Beginning with the line that contains "right front paw: (479, 719)", repeat each line exactly through the end of the listing below. Pictures stay out.

Segment Start: The records

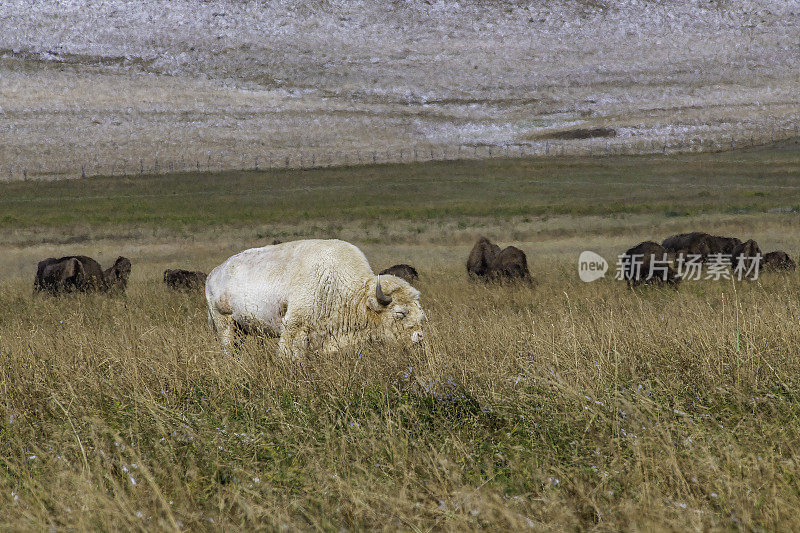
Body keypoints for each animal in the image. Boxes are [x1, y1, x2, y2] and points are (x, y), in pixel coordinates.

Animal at [206, 239, 424, 356]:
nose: (419, 337)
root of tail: (213, 275)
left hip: (240, 328)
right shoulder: (294, 327)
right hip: (224, 323)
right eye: (400, 313)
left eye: (420, 314)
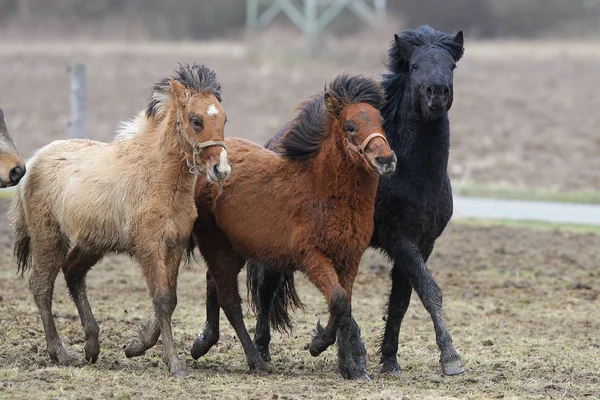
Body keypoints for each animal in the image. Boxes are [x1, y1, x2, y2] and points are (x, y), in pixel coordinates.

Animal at [8, 63, 231, 378]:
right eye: (196, 120)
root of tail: (34, 159)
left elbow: (170, 298)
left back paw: (92, 346)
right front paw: (174, 364)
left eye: (224, 118)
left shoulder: (174, 245)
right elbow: (162, 299)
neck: (159, 177)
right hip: (49, 238)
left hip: (92, 243)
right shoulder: (150, 246)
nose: (221, 169)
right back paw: (60, 352)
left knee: (72, 272)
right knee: (41, 285)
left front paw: (135, 346)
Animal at [185, 73, 396, 380]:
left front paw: (350, 368)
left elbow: (344, 307)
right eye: (350, 126)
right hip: (217, 245)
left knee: (213, 283)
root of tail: (206, 167)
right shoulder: (313, 258)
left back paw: (202, 343)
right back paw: (255, 360)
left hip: (234, 248)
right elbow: (338, 301)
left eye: (380, 121)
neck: (321, 190)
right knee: (229, 299)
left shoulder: (350, 259)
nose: (386, 160)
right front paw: (318, 344)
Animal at [246, 25, 466, 378]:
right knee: (267, 289)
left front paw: (389, 360)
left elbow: (402, 300)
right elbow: (430, 289)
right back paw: (264, 351)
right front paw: (450, 357)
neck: (412, 173)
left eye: (452, 65)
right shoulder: (399, 238)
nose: (437, 93)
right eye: (415, 65)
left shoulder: (423, 241)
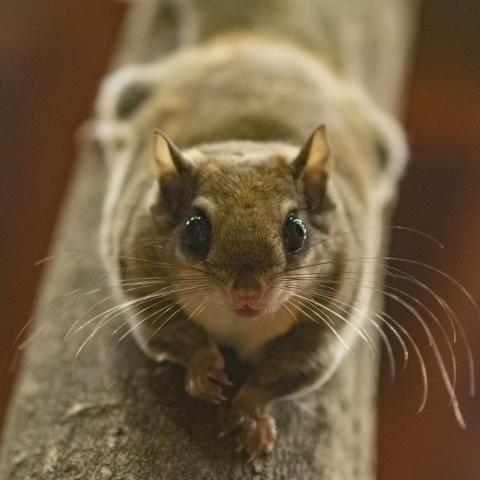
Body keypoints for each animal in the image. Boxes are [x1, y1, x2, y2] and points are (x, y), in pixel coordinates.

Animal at [94, 20, 408, 460]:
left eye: (297, 230)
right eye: (195, 228)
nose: (248, 292)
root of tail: (264, 41)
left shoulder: (329, 319)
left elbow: (286, 371)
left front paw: (250, 411)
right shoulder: (140, 278)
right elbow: (175, 333)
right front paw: (204, 370)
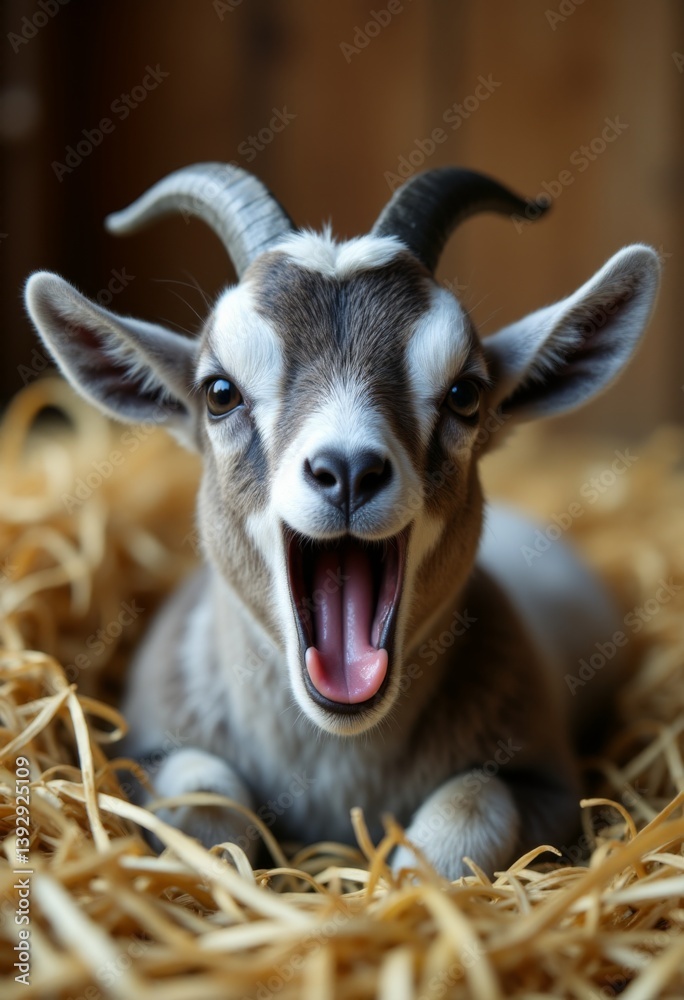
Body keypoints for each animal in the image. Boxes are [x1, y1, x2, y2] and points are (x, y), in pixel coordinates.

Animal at [25, 164, 660, 879]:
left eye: (464, 393)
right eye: (219, 392)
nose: (349, 469)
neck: (336, 758)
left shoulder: (548, 785)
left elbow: (470, 804)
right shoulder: (149, 751)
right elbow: (205, 801)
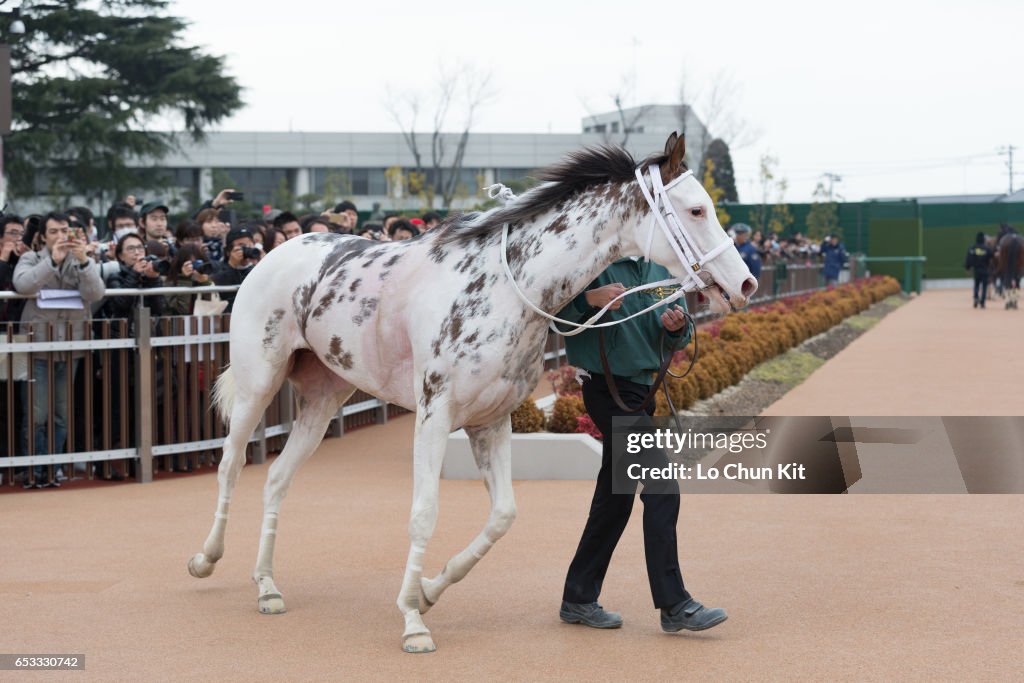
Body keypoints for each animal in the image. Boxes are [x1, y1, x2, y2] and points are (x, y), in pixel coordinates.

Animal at [188, 132, 757, 651]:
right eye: (696, 209)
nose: (746, 284)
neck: (503, 289)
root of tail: (278, 252)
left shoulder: (492, 419)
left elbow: (503, 515)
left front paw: (428, 591)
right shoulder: (433, 414)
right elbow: (423, 513)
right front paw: (412, 621)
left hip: (325, 396)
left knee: (277, 479)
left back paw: (267, 587)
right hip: (259, 380)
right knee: (231, 465)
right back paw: (205, 559)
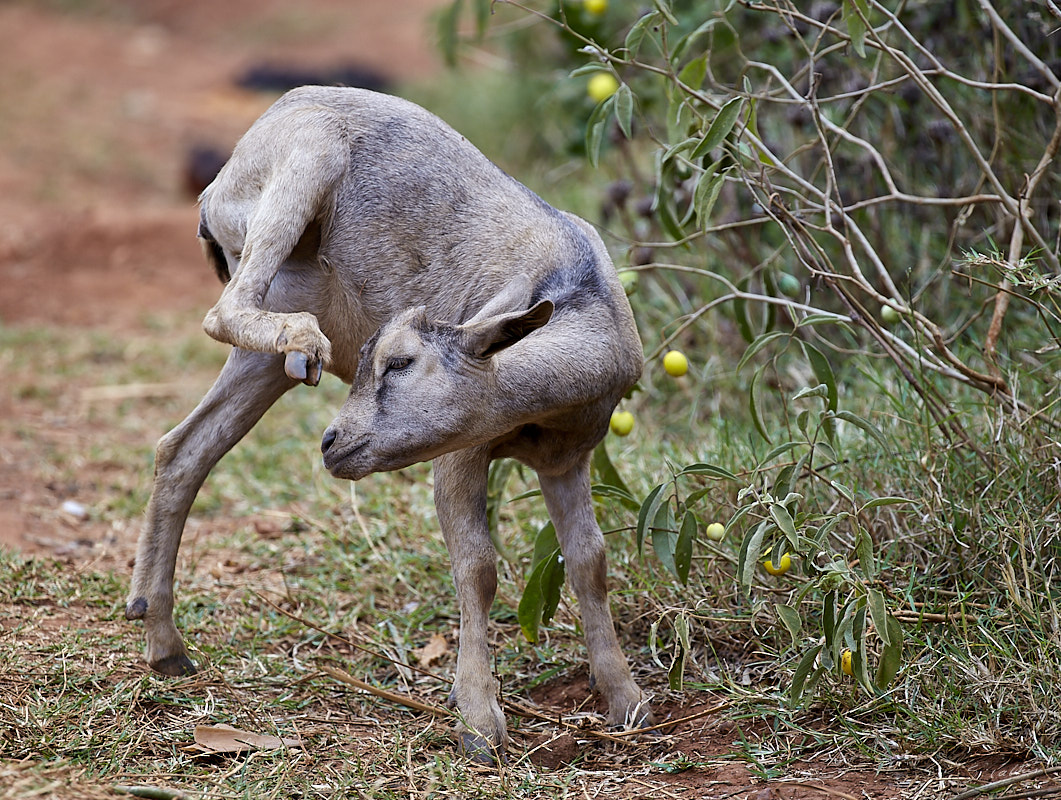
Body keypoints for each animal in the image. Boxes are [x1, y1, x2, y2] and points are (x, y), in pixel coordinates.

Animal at [128, 85, 649, 755]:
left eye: (400, 361)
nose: (333, 442)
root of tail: (213, 190)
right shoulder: (459, 454)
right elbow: (478, 568)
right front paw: (479, 719)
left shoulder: (567, 459)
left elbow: (589, 561)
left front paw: (627, 699)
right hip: (302, 163)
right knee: (222, 313)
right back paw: (302, 338)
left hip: (268, 346)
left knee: (183, 448)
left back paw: (163, 640)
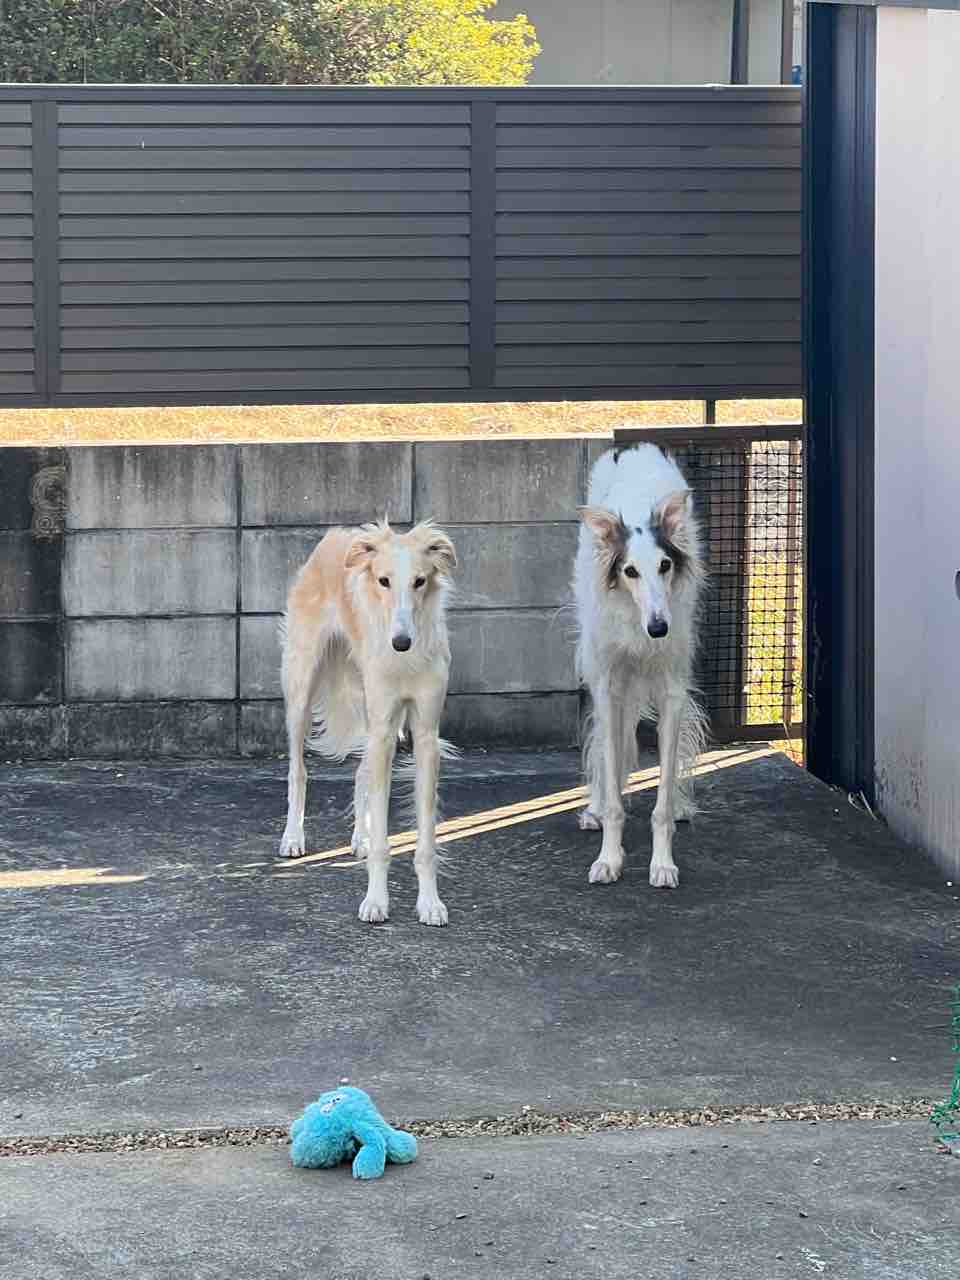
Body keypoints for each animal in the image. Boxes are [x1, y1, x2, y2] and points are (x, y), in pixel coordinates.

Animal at [278, 519, 457, 927]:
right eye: (384, 581)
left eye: (420, 581)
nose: (401, 642)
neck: (405, 662)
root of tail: (333, 536)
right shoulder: (384, 728)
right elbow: (382, 845)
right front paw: (376, 901)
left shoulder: (424, 734)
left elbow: (425, 840)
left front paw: (430, 903)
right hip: (302, 686)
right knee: (298, 771)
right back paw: (293, 837)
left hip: (367, 710)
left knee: (361, 774)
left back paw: (359, 836)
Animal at [573, 443, 706, 889]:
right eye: (629, 571)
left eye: (665, 565)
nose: (659, 628)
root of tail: (632, 447)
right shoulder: (609, 685)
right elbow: (612, 768)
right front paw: (609, 859)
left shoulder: (671, 689)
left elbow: (661, 798)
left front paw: (662, 863)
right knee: (607, 748)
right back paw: (596, 807)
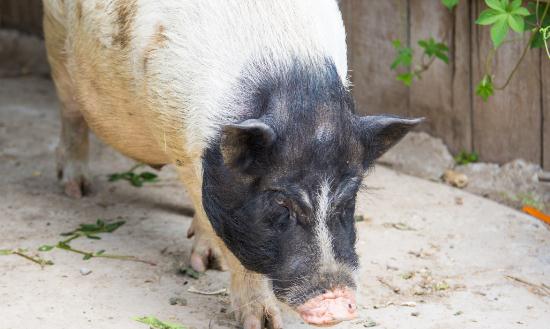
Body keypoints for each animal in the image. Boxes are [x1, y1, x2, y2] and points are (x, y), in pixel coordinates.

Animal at [44, 0, 422, 326]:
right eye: (280, 201)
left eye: (349, 197)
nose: (336, 304)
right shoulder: (185, 147)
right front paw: (262, 322)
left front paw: (207, 265)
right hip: (57, 40)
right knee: (70, 111)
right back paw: (77, 189)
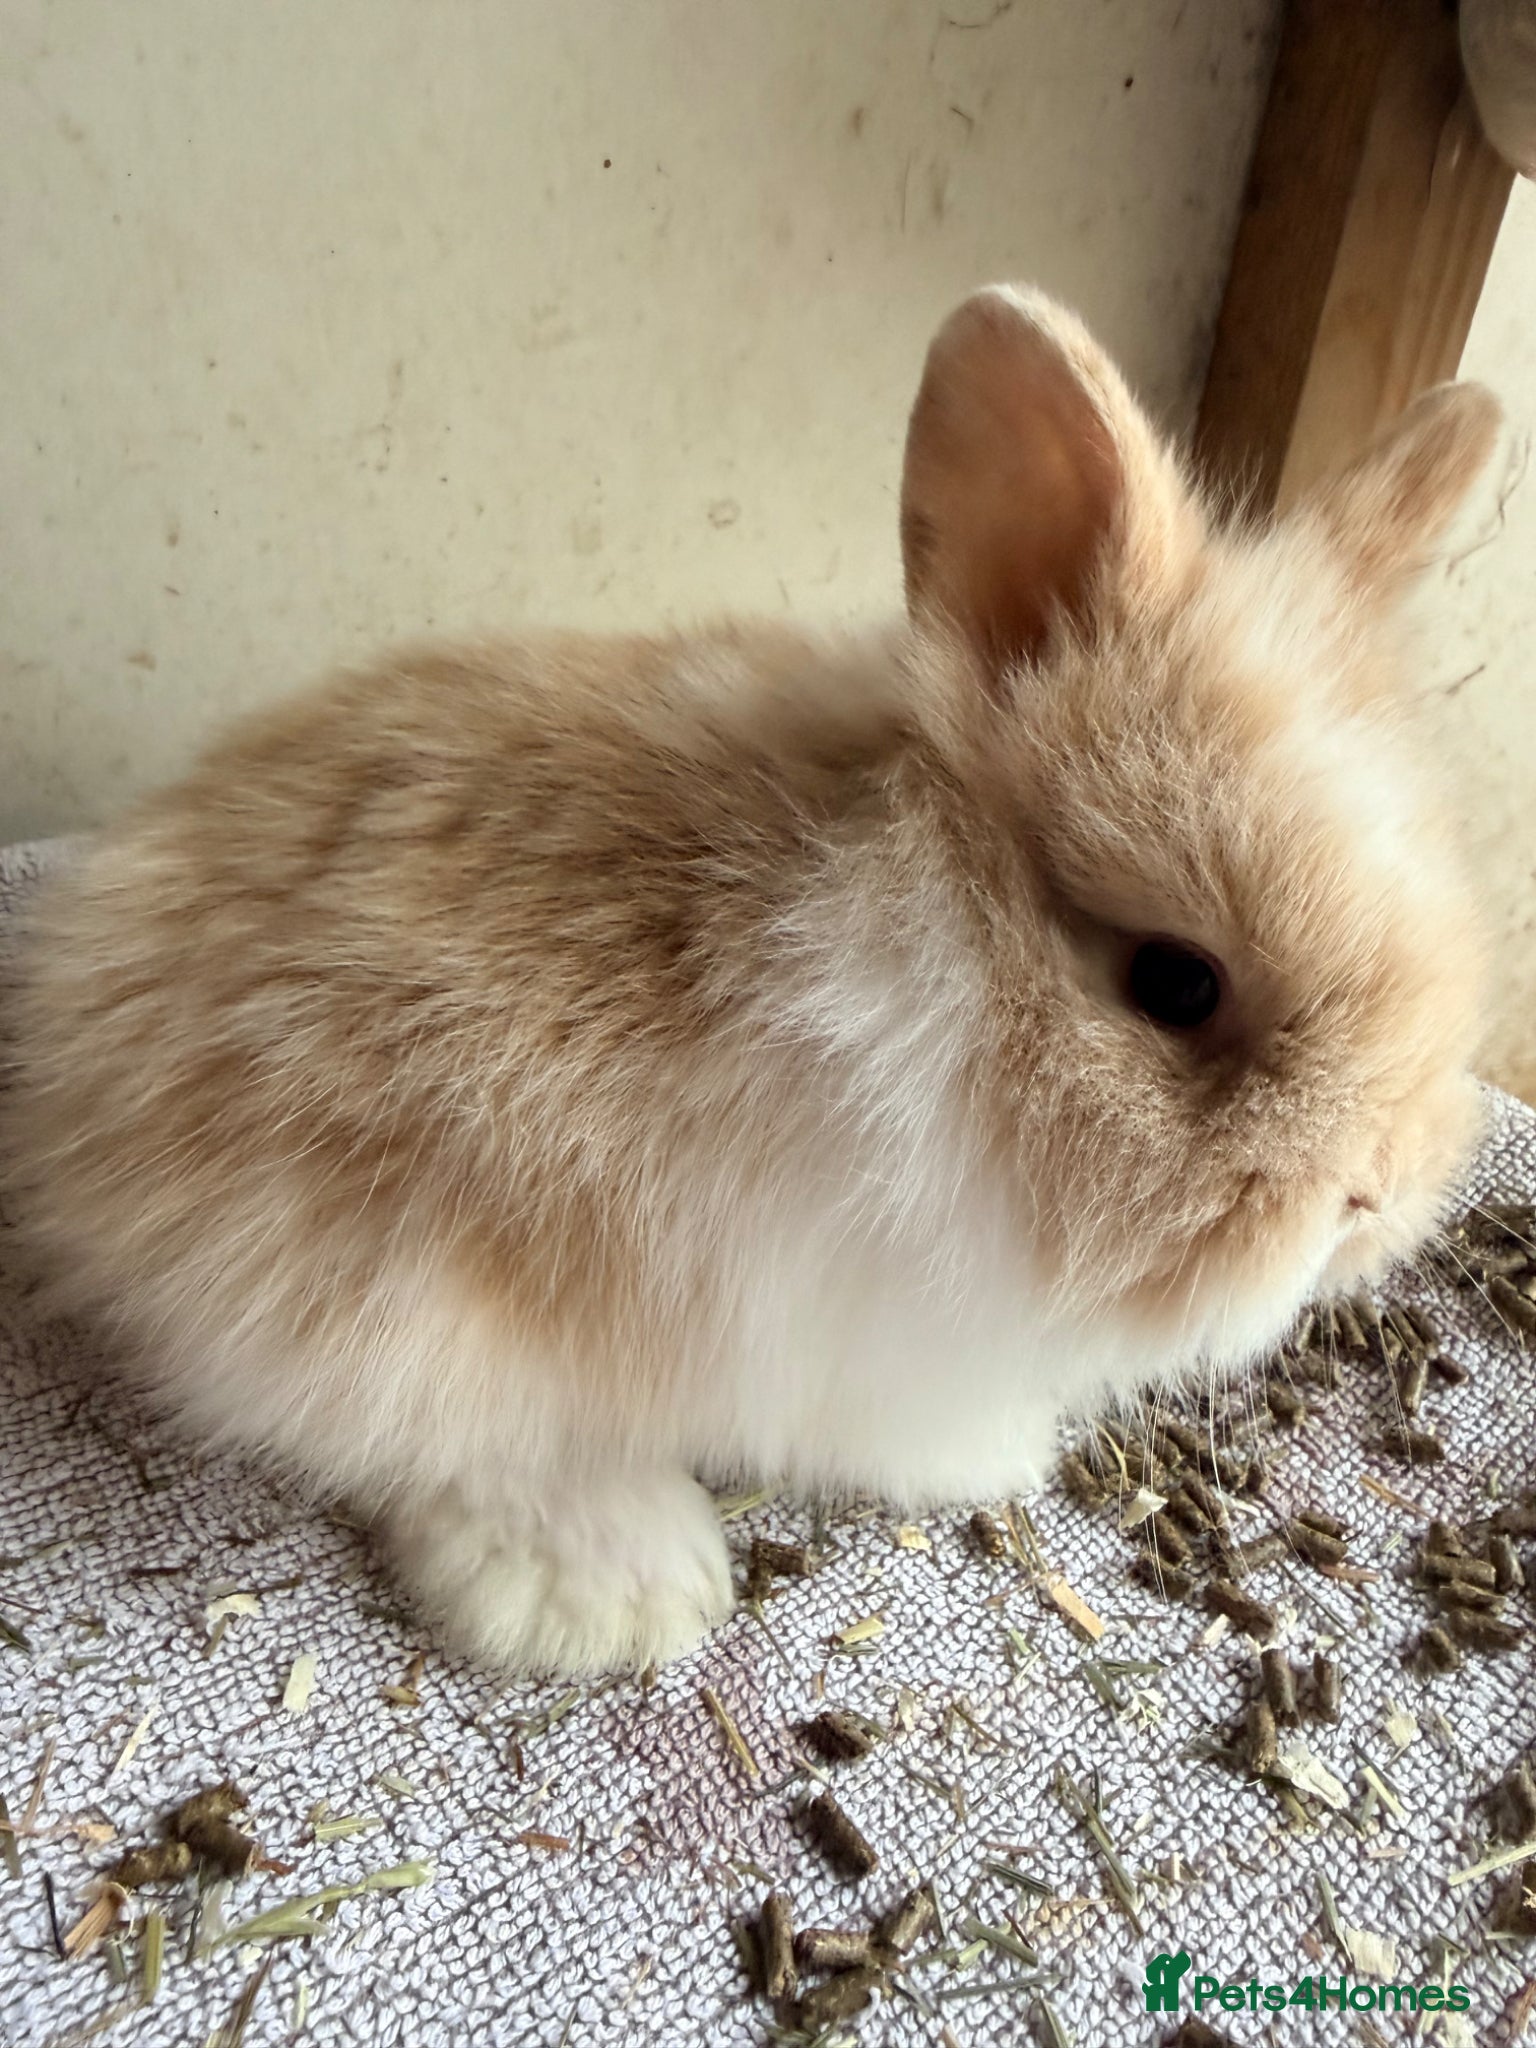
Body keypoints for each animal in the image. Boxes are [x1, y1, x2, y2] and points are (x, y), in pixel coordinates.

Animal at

Segment End: The records

Expected answer:
right front paw: (479, 719)
left shoulder: (567, 459)
left elbow: (589, 561)
left front paw: (627, 699)
right hip: (302, 163)
right knee: (222, 313)
right back paw: (302, 338)
left hip: (268, 346)
left knee: (183, 448)
left back paw: (163, 640)
Body keypoints for each animal in the image. Boxes are [x1, y1, x2, y2] and points are (x, y), in pixel coordinates.

Animal at [278, 519, 457, 927]:
right eye: (384, 581)
left eye: (420, 581)
nose: (401, 642)
neck: (405, 662)
root of tail: (333, 536)
right shoulder: (384, 728)
right elbow: (382, 845)
right front paw: (376, 901)
left shoulder: (424, 734)
left elbow: (425, 840)
left front paw: (430, 903)
right hip: (302, 686)
right knee: (298, 771)
right back paw: (293, 837)
left hip: (367, 710)
left knee: (361, 774)
left back paw: (359, 836)
Animal at [573, 443, 706, 889]:
right eye: (629, 571)
left eye: (665, 565)
nose: (659, 628)
root of tail: (632, 447)
right shoulder: (609, 685)
right elbow: (612, 768)
right front paw: (609, 859)
left shoulder: (671, 689)
left elbow: (661, 798)
left front paw: (662, 863)
right knee: (607, 748)
right back paw: (596, 807)
Body keypoints for each animal in the image. Boxes are [x1, y1, x2, y2] and points are (x, y), in pixel coordinates.

Animal at [44, 0, 422, 326]:
right eye: (280, 201)
left eye: (349, 197)
nose: (336, 304)
right shoulder: (185, 147)
right front paw: (262, 322)
left front paw: (207, 265)
right hip: (57, 40)
right knee: (70, 111)
right back paw: (77, 189)
Body keypoints for each animal in the image. Boxes are [x1, y1, x2, y2] and points are (x, y), in pixel coordinates.

Animal at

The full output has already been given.